### TASK OBJECTIVE
From the line below that contains "8: (36, 304, 1.85)" to the line that contains "23: (183, 214, 1.15)", repeat every line exactly, both ends included, and nothing else.

*** RECORDS PROVIDED ***

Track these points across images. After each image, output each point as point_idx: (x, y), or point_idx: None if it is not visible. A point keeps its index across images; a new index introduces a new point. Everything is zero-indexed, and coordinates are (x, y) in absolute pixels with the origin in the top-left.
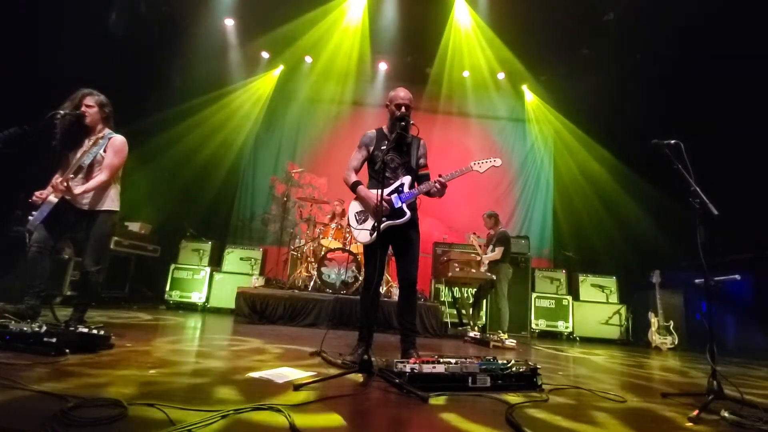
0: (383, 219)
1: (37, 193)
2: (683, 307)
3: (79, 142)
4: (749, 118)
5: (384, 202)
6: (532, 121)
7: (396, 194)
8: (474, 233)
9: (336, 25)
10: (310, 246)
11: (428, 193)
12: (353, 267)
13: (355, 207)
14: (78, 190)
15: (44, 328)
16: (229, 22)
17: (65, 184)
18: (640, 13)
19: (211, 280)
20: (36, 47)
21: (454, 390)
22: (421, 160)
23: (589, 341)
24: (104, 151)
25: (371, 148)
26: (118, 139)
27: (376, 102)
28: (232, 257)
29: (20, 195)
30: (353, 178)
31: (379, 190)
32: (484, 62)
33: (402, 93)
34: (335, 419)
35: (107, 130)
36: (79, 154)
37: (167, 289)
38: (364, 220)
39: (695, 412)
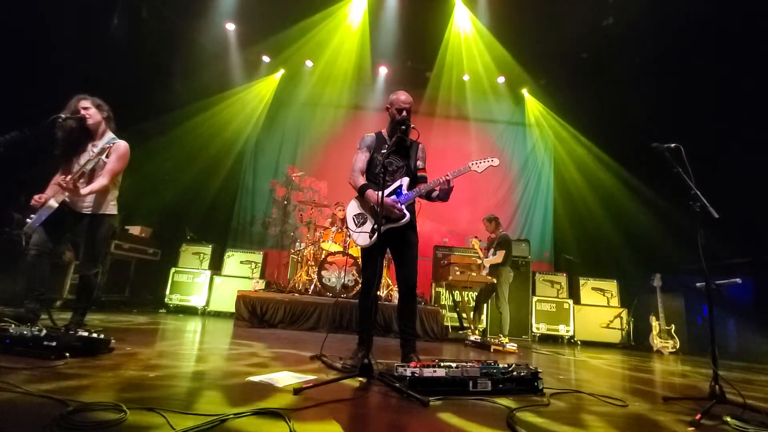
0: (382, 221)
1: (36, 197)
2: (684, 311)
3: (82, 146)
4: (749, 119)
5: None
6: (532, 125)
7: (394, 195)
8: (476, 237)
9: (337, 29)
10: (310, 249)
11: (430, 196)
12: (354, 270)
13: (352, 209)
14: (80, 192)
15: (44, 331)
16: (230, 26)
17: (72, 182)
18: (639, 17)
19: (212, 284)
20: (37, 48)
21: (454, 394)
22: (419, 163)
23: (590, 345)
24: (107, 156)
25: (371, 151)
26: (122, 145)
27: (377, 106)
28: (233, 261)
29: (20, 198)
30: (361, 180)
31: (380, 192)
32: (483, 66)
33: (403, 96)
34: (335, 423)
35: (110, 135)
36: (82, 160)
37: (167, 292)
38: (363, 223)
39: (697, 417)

***
*** RECORDS PROVIDED ***

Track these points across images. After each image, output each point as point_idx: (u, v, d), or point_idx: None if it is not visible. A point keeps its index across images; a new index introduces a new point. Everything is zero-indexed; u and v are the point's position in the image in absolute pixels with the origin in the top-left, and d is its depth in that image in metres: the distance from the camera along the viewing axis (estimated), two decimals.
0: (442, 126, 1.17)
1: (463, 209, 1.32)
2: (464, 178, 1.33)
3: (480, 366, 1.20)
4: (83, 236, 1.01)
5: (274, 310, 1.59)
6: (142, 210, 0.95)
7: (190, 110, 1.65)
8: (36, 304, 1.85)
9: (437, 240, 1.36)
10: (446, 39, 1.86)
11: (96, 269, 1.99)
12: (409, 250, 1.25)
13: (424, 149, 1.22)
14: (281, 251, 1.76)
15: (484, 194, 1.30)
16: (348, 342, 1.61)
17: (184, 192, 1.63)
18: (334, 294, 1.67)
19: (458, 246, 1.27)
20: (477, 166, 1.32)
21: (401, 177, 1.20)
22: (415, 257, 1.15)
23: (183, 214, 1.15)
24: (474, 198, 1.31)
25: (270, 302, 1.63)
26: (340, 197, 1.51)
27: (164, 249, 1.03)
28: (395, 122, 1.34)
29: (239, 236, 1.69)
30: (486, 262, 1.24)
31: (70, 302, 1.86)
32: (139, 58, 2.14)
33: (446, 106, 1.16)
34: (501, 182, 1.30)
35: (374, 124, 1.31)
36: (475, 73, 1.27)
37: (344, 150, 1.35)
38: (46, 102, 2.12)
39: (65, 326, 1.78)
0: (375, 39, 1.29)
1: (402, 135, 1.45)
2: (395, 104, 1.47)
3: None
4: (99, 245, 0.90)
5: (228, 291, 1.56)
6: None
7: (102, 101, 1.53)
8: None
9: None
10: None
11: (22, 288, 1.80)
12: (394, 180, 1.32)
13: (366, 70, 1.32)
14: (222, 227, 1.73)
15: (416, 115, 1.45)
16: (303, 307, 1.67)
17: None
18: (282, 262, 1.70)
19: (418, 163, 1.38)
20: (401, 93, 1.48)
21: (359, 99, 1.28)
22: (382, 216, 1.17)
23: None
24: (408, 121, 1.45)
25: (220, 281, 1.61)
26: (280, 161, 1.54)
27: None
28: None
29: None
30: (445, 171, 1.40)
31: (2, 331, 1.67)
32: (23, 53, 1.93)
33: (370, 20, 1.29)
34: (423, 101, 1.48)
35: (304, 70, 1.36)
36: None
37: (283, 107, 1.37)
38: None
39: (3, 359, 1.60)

***

### REPLY
8: (36, 304, 1.85)
9: (437, 240, 1.36)
10: (446, 39, 1.86)
11: (96, 269, 1.99)
12: (409, 250, 1.25)
13: (424, 149, 1.22)
14: (281, 251, 1.76)
15: (484, 194, 1.30)
16: (348, 342, 1.61)
17: (184, 192, 1.63)
18: (334, 294, 1.67)
19: (458, 246, 1.27)
20: (477, 166, 1.32)
21: (401, 177, 1.20)
22: (415, 257, 1.15)
23: (183, 214, 1.15)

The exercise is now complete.